Might those buyers of loans still need turnaround assistance, inasmuch as the sale of the loan did not improve the borrower’s performance? Unlike the regulated banks of yesteryear, privately owned funds have typically not engaged turnaround professionals as a common practice. Being unregulated, they are under no pressure to do anything and can even lend more money if desired. Unlike regulated banks, which are loathe to exert anything that looks like “control” over a borrower since it could lead to lender liability lawsuits and equitable subordination, the unregulated funds have little concept of reputational risk. They likely view potential litigation by a borrower or other creditors as laughable and possibly even a good thing — it might build the tough “street cred” of the fund.

In contrast to banks, credit funds can participate directly by helping the borrower improve its performance. They also can look at possibilities for acquiring or divesting operations, which is not part of the bank’s toolkit. If necessary, the fund can “take the keys” and treat the borrower the way a private equity fund looks at a portfolio company, rather than deal with regulators regarding a noncash asset as banks are forced to do.

It’s always possible that, even with the air brakes created by Dodd-Frank and other regulatory schemes, there could be another serious downturn.
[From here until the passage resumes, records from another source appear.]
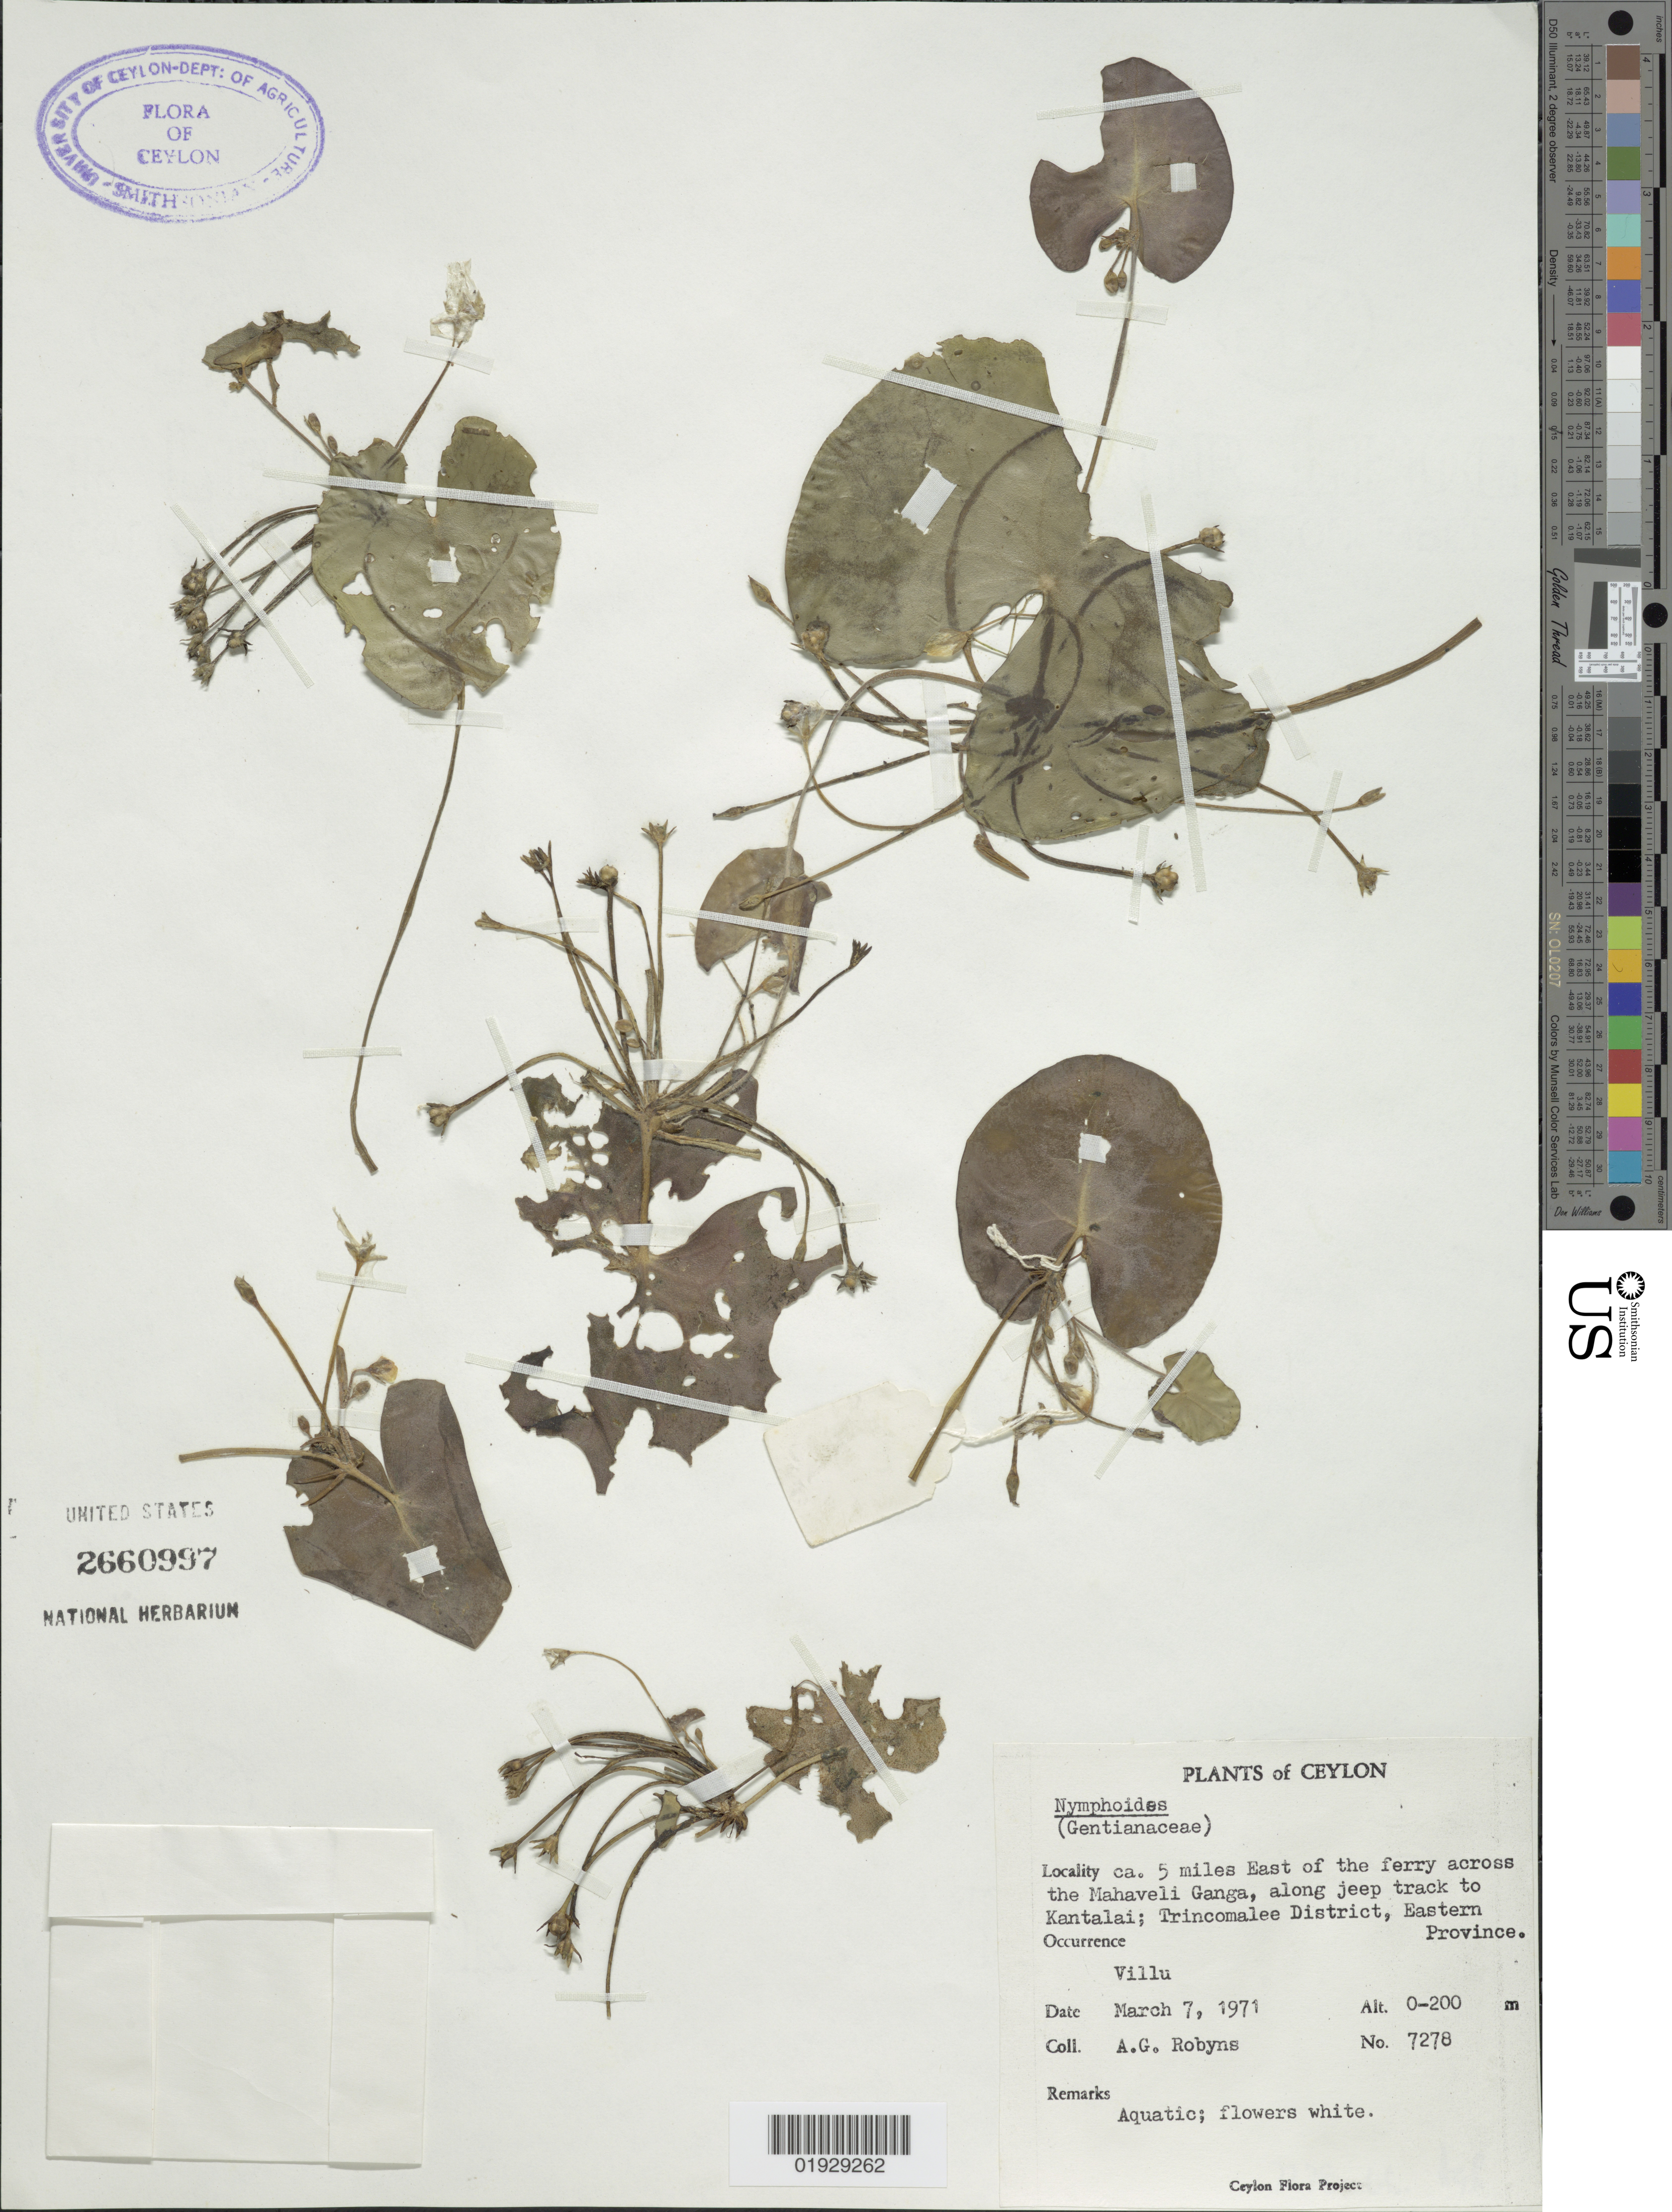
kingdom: Plantae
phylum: Tracheophyta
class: Magnoliopsida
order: Asterales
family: Menyanthaceae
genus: Nymphoides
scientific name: Nymphoides sp.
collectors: A. Robyns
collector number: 7278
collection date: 1971-03-07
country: Sri Lanka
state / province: Eastern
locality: Ceylon. Ca. 5 miles East of the ferry across the Mahaveli Ganga, along jeep track to Kantalai; Trincomalee District, Eastern Province. Villu.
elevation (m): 0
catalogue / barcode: US 2660997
With the Great Recession having officially ended in mid-2009 with a cessation in GNP decline, we are already in a historically long, painfully slow recovery.

However, the economy is cyclical and another downturn is coming; no one knows when it will occur and how deep it will be. When — not if — that happens, there will be many turnarounds, but the question will remain. Will banks call in turnaround professionals as they used to do or just sell the underperforming loans and let the borrower be someone else’s problem? Recent trends suggest the latter, but, like everything else, time will tell.

As Yogi Berra said, “You can observe a lot by just watching.”